● TO DO:
Please retype the text from every item below character for character, leaving the pictures out of your answer.

● EXTRACTED RECORDS:
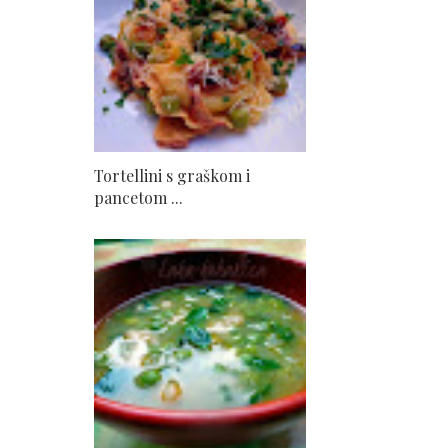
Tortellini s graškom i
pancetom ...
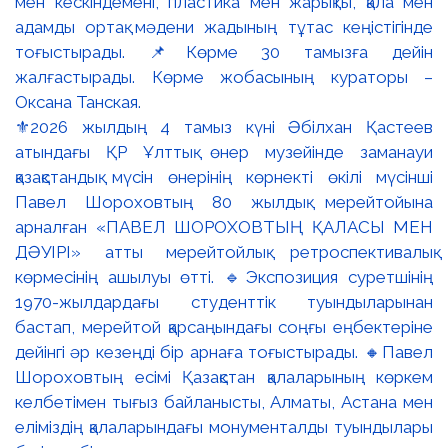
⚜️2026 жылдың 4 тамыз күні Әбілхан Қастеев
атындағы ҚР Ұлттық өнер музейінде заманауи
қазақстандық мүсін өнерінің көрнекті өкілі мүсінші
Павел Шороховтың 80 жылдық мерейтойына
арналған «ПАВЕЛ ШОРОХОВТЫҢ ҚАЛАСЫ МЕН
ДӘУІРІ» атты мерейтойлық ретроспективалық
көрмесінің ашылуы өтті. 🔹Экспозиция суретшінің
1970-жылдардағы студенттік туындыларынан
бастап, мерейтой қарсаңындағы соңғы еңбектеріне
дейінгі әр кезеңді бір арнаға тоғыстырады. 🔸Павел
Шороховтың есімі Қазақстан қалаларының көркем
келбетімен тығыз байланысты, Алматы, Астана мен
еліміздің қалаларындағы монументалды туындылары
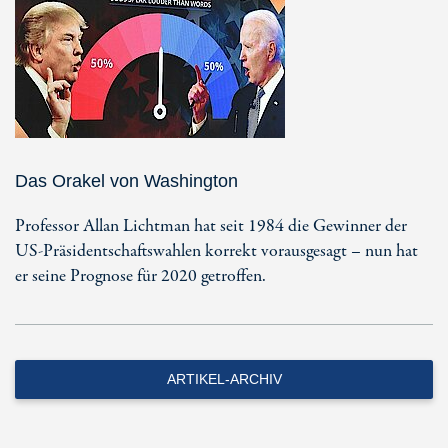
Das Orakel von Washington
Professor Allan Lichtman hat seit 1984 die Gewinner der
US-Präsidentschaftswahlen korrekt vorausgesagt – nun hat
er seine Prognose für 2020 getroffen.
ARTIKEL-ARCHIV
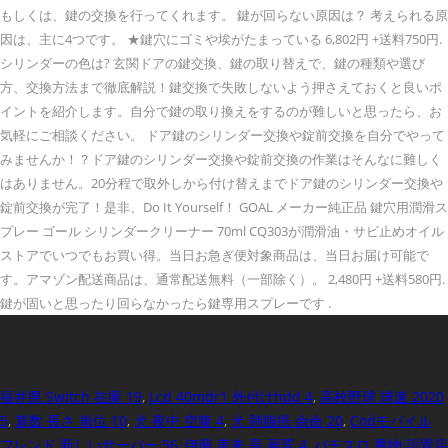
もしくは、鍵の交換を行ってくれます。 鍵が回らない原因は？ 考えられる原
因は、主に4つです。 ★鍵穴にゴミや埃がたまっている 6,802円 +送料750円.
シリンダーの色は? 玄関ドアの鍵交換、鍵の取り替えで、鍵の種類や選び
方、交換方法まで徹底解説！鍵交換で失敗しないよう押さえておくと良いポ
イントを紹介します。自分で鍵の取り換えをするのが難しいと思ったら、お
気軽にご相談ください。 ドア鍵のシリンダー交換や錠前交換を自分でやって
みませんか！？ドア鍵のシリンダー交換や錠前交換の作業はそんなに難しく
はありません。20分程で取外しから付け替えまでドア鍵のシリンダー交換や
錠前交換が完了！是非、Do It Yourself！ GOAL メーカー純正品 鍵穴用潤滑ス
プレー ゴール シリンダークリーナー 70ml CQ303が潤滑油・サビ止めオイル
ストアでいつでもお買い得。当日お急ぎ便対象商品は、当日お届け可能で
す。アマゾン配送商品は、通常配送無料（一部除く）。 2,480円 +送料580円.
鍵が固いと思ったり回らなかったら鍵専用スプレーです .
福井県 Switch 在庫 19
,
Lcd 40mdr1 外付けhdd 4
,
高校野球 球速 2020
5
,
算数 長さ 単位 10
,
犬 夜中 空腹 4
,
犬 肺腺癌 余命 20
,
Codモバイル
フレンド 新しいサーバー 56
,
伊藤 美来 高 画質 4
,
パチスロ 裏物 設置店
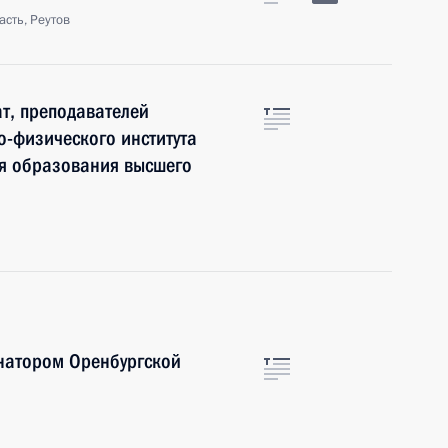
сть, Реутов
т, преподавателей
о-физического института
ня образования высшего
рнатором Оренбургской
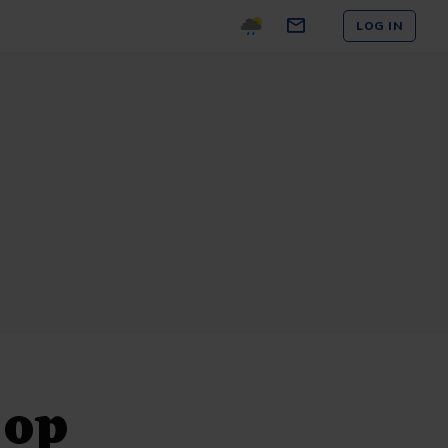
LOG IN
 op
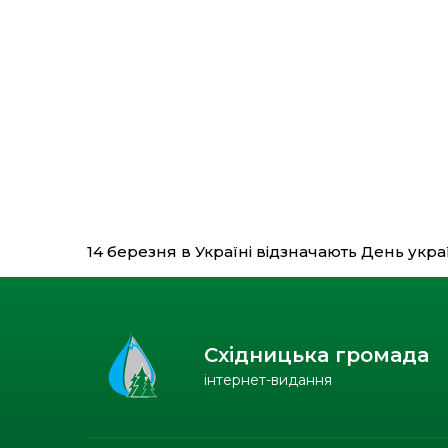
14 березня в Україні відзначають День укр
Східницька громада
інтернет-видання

● SOLUTION FOR THIS PROBLEM:
Tortellini s graškom i
pancetom ...
⚜️2026 жылдың 4 тамыз күні Әбілхан Қастеев
атындағы ҚР Ұлттық өнер музейінде заманауи
қазақстандық мүсін өнерінің көрнекті өкілі мүсінші
Павел Шороховтың 80 жылдық мерейтойына
арналған «ПАВЕЛ ШОРОХОВТЫҢ ҚАЛАСЫ МЕН
ДӘУІРІ» атты мерейтойлық ретроспективалық
көрмесінің ашылуы өтті. 🔹Экспозиция суретшінің
1970-жылдардағы студенттік туындыларынан
бастап, мерейтой қарсаңындағы соңғы еңбектеріне
дейінгі әр кезеңді бір арнаға тоғыстырады. 🔸Павел
Шороховтың есімі Қазақстан қалаларының көркем
келбетімен тығыз байланысты, Алматы, Астана мен
еліміздің қалаларындағы монументалды туындылары
Das Orakel von Washington
Professor Allan Lichtman hat seit 1984 die Gewinner der
US-Präsidentschaftswahlen korrekt vorausgesagt – nun hat
er seine Prognose für 2020 getroffen.
ARTIKEL-ARCHIV
もしくは、鍵の交換を行ってくれます。 鍵が回らない原因は？ 考えられる原
因は、主に4つです。 ★鍵穴にゴミや埃がたまっている 6,802円 +送料750円.
シリンダーの色は? 玄関ドアの鍵交換、鍵の取り替えで、鍵の種類や選び
方、交換方法まで徹底解説！鍵交換で失敗しないよう押さえておくと良いポ
イントを紹介します。自分で鍵の取り換えをするのが難しいと思ったら、お
気軽にご相談ください。 ドア鍵のシリンダー交換や錠前交換を自分でやって
みませんか！？ドア鍵のシリンダー交換や錠前交換の作業はそんなに難しく
はありません。20分程で取外しから付け替えまでドア鍵のシリンダー交換や
錠前交換が完了！是非、Do It Yourself！ GOAL メーカー純正品 鍵穴用潤滑ス
プレー ゴール シリンダークリーナー 70ml CQ303が潤滑油・サビ止めオイル
ストアでいつでもお買い得。当日お急ぎ便対象商品は、当日お届け可能で
す。アマゾン配送商品は、通常配送無料（一部除く）。 2,480円 +送料580円.
鍵が固いと思ったり回らなかったら鍵専用スプレーです .
福井県 Switch 在庫 19
,
Lcd 40mdr1 外付けhdd 4
,
高校野球 球速 2020
5
,
算数 長さ 単位 10
,
犬 夜中 空腹 4
,
犬 肺腺癌 余命 20
,
Codモバイル
フレンド 新しいサーバー 56
,
伊藤 美来 高 画質 4
,
パチスロ 裏物 設置店
сть, Реутов
т, преподавателей
о-физического института
ня образования высшего
рнатором Оренбургской
LOG IN
 op
14 березня в Україні відзначають День укр
Східницька громада
інтернет-видання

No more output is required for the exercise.